COMPLETE SET OF MAISON NICOLAS HISTORIES OF THE WINE REGIONS, ILLUSTRATED BY MAJOR FRENCH ARTISTS, 1924-27
MONTORGUEIL, Georges. Monseigneur le Vin. (Paris: Van Gindertaele; Poyet; Draeger), 1924-27. Five volumes. Square octavo, original marbled faux suede paper wrappers, original glassines. Housed together in a custom clamshell box. $2600.
Complete set of this five-volume series of popular histories of French wines, published by Maison Nicolas and wonderfully illustrated with numerous in-text color lithographs by contemporary French artists, folding maps and charts.
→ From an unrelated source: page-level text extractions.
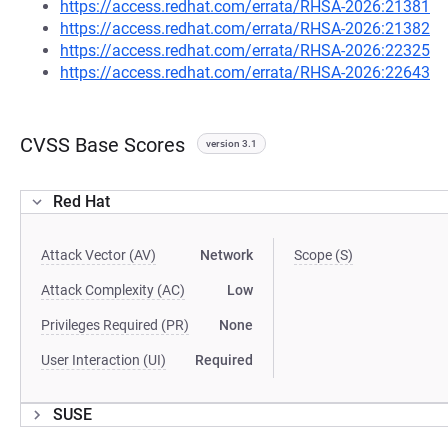
https://access.redhat.com/errata/RHSA-2026:21381
https://access.redhat.com/errata/RHSA-2026:21382
https://access.redhat.com/errata/RHSA-2026:22325
https://access.redhat.com/errata/RHSA-2026:22643
CVSS Base Scores
version 3.1
Red Hat
Attack Vector (AV)
Network
Scope (S)
Attack Complexity (AC)
Low
Privileges Required (PR)
None
User Interaction (UI)
Required
SUSE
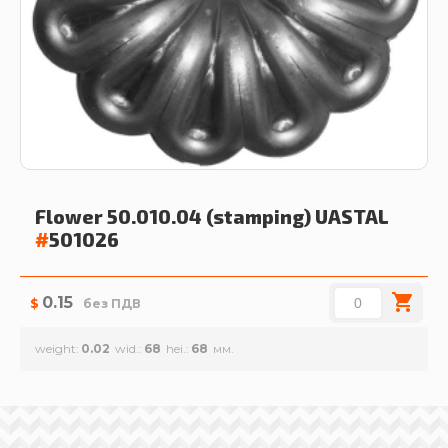
Flower 50.010.04 (stamping)
UASTAL
#
501026
0.15
$
без ПДВ
weight
0.02
wid.
68
hei.
68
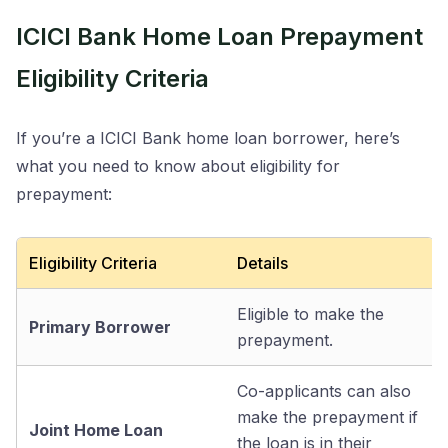
ICICI Bank Home Loan Prepayment
Eligibility Criteria
If you’re a ICICI Bank home loan borrower, here’s
what you need to know about eligibility for
prepayment:
Eligibility Criteria
Details
Eligible to make the
Primary Borrower
prepayment.
Co-applicants can also
make the prepayment if
Joint Home Loan
the loan is in their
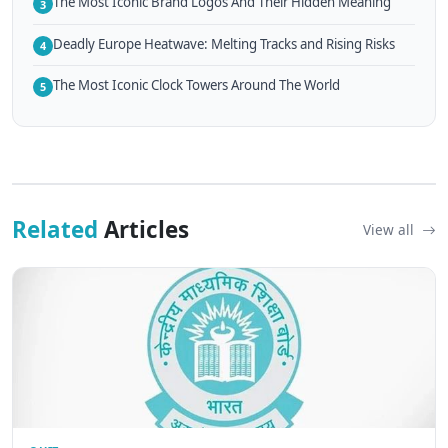
The Most Iconic Brand Logos And Their Hidden Meaning
3
Deadly Europe Heatwave: Melting Tracks and Rising Risks
4
The Most Iconic Clock Towers Around The World
5
Related
Articles
View all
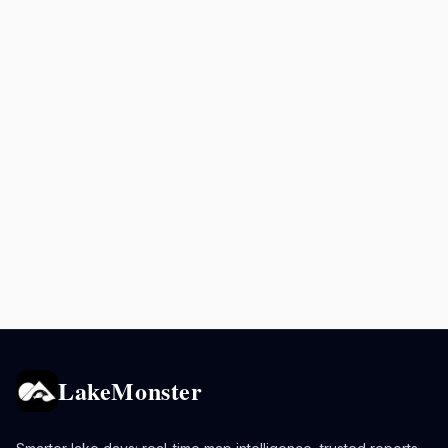
LakeMonster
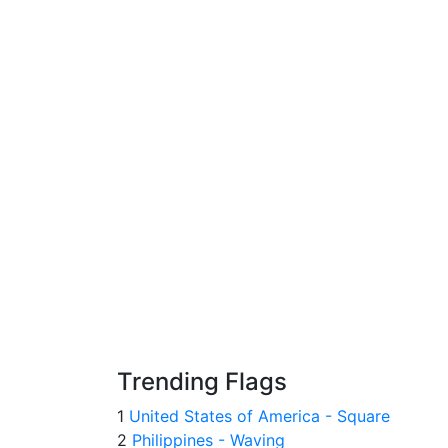
Trending Flags
1
United States of America - Square
2
Philippines - Waving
The Établissements Nicolas, a famous Parisian wine distributor, was founded in 1822. The first to sell wine by the bottle and the first to offer a complete range of French and local wines, Nicolas helped to foster Parisian interest in fine wines. Known for their cutting edge advertising campaigns, Nicolas came up with the idea of employing prominent artists to design their catalogues and other publications. The idea took first root in Monseigneur le Vin. This is a complete set, beginning with Le Vin è Travers l'Histoire; Le Vin de Bordeaux; Le Vin de Bourgogne; Anjou-Touraine, Alsace, Champagne et Autres Grands Vins de France and ending with L'Art de Boire. The series not only documents the history and techniques of the wine-producing regions of France and provides extensive information on the production and drinking of wines, but also represents a contemporary French popular taste in art— with illustrations by Marcel Jeanjean, Pierre Lissac, Armand Vallée, Carlègle and Charles Martin. In 1928 the Maison Nicolas series evolved into illustrated annual catalogues, each year containing pictures by a different contemporary French artist. Text in French.
A fine set, with only a loss to spine head of Volume I and edge-wear to scarce glassines.